His influence survived for a century, appearing as late as 1870 in Taine’s De l’Intelligence. Condillac’s psychology was standard in the educational system established by the National Convention that governed France from 1792 to 1795. Anatomists like Vicq-d’Azyr, chemists like Lavoisier, astronomers like Laplace, biologists like Lamarck, alienists like Pinel, psychologists like Bonnet and Cabanis, acknowledged his lead. Pierre Jean Georges Cabanis, in 1796, described the brain as “a special organ whose particular function it is to produce thought, just as the stomach and the intestines have the special function of carrying on the work of digestion, and the liver that of filtering bile.”136 The philosophes who surrounded Condillac ignored his professions of faith in God, free will, and an immaterial, immortal soul; they claimed that a naturalistic, semimaterialistic, hedonistic philosophy logically followed from his reduction of all knowledge to sensation, and of all motives to pleasure and pain. Rousseau and Helvétius concluded that if the mind of man at birth is mere receptivity, education can mold intelligence and character with little regard to hereditary differences of mental capacity. Here was the psychological ground of many radical political philosophies.

The reaction against materialistic psychology came in France only after Napoleon had clipped the claws of the Revolution and had signed the Concordat of 1801 with the Church. It came earlier in Germany, where the antisensationist tradition of Leibniz was still strong. Men like Johann Nicolaus Tetens, professor at the University of Rostock, attacked the school of Condillac as mere theoreticians rather than scientists.
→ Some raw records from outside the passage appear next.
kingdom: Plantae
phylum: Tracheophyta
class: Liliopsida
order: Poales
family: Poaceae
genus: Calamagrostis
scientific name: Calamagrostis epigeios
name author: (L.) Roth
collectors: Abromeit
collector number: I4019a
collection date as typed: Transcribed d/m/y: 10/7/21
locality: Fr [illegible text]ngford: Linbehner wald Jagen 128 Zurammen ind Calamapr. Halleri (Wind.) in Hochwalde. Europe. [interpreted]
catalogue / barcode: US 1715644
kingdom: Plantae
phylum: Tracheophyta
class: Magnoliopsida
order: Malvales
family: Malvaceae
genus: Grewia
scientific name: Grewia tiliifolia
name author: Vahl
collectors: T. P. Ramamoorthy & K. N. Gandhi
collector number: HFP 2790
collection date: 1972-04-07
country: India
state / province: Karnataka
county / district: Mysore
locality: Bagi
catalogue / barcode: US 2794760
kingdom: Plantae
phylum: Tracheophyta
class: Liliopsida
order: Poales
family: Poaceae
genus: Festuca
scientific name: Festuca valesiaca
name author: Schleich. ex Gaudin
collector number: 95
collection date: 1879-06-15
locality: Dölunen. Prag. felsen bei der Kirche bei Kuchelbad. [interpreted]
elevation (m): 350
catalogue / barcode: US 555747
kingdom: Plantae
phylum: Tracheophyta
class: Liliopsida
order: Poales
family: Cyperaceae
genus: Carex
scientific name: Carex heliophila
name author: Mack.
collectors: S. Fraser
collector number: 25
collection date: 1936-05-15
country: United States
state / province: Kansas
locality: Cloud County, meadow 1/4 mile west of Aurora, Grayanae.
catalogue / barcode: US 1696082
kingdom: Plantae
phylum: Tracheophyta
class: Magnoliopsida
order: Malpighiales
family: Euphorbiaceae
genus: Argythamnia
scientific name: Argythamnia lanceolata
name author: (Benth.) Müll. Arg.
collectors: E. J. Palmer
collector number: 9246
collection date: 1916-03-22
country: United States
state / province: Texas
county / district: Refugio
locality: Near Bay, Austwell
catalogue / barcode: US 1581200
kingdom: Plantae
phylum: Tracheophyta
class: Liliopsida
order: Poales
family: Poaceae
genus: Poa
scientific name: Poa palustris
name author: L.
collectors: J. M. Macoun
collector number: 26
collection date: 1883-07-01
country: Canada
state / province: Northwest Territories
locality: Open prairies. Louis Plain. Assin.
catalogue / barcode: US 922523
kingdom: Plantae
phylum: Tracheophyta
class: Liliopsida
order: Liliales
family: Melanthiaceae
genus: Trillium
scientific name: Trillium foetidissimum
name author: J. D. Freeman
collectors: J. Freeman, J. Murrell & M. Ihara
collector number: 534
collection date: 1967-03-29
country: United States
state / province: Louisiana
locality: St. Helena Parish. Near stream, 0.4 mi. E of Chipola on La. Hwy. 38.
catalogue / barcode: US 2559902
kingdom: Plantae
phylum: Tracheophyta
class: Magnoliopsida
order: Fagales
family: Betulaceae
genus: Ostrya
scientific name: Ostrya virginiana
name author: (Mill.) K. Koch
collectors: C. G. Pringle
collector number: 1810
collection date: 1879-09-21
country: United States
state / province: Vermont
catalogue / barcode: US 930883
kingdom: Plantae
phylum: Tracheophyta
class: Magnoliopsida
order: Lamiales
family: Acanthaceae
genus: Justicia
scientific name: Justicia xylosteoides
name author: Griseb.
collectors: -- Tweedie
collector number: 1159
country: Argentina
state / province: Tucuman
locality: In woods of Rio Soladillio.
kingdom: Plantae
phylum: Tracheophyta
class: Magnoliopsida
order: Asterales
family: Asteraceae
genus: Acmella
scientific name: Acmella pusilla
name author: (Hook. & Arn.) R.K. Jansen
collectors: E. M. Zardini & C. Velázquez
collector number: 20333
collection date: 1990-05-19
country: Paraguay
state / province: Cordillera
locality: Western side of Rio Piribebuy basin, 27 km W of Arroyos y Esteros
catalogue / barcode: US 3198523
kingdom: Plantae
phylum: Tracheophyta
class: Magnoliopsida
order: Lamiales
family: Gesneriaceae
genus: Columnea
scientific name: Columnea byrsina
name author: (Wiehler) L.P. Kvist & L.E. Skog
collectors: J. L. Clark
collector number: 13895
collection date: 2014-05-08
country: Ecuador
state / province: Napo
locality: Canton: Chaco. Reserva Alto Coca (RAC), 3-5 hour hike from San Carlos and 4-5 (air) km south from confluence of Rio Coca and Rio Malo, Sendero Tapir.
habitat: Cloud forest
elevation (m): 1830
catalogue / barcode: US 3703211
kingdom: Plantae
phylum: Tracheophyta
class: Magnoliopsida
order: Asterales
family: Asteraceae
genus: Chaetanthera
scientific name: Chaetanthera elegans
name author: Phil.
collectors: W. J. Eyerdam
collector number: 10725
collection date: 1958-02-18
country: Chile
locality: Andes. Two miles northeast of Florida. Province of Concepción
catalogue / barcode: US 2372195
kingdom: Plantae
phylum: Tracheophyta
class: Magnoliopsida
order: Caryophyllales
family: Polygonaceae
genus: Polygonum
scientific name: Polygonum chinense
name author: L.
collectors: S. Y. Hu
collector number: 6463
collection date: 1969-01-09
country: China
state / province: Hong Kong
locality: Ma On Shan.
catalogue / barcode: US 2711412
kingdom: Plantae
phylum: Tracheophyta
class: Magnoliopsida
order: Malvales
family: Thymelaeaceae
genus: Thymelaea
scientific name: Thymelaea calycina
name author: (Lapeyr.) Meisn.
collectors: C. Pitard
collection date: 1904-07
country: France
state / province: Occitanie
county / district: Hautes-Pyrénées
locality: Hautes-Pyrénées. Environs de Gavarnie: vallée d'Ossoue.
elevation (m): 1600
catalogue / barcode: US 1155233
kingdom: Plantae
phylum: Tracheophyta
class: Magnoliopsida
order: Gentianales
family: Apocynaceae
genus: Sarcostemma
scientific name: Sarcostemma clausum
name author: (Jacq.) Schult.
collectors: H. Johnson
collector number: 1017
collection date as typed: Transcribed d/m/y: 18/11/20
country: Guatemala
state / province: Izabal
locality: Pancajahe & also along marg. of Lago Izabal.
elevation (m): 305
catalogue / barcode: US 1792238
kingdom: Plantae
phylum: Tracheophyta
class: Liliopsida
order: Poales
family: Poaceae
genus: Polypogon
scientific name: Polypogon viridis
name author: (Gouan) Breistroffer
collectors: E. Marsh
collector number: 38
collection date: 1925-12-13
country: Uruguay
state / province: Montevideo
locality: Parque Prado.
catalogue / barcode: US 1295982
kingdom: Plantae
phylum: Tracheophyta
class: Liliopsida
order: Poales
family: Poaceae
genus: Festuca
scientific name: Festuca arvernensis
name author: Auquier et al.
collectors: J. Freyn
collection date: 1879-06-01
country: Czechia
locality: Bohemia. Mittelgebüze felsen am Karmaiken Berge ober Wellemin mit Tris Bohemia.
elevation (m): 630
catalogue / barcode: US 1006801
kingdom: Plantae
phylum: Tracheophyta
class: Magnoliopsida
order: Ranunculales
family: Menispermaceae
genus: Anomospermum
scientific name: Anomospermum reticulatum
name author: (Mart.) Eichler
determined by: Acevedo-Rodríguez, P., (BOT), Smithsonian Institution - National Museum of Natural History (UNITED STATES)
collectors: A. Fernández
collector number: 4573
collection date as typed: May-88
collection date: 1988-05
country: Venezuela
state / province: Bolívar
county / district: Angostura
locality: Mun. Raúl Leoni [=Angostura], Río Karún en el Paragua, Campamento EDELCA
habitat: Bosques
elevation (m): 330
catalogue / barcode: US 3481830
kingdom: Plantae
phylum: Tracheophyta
All this talk of “vibrations” and “nerve fluid” was pure hypothesis; had anyone seen these things? Tetens argued that a scientific psychology would seek direct observation of mental processes; it would make introspection its major instrument, and would thereby build up a psychology on a truly inductive basis. It would soon find that the “laws of association” formulated by Hobbes, Locke, and Hartley do not correspond with our actual experience; that imagination often revives or combines ideas in quite a different order from that in which sensation gave them; and that links in the chain of association sometimes drop out in a very fanciful way. Desire seems to be the immanent reality of an organism, and hardly conforms to mechanical laws. Mind is an active, forming force, not a “blank paper” upon which sensation writes its will.

So the stage was set for Immanuel Kant.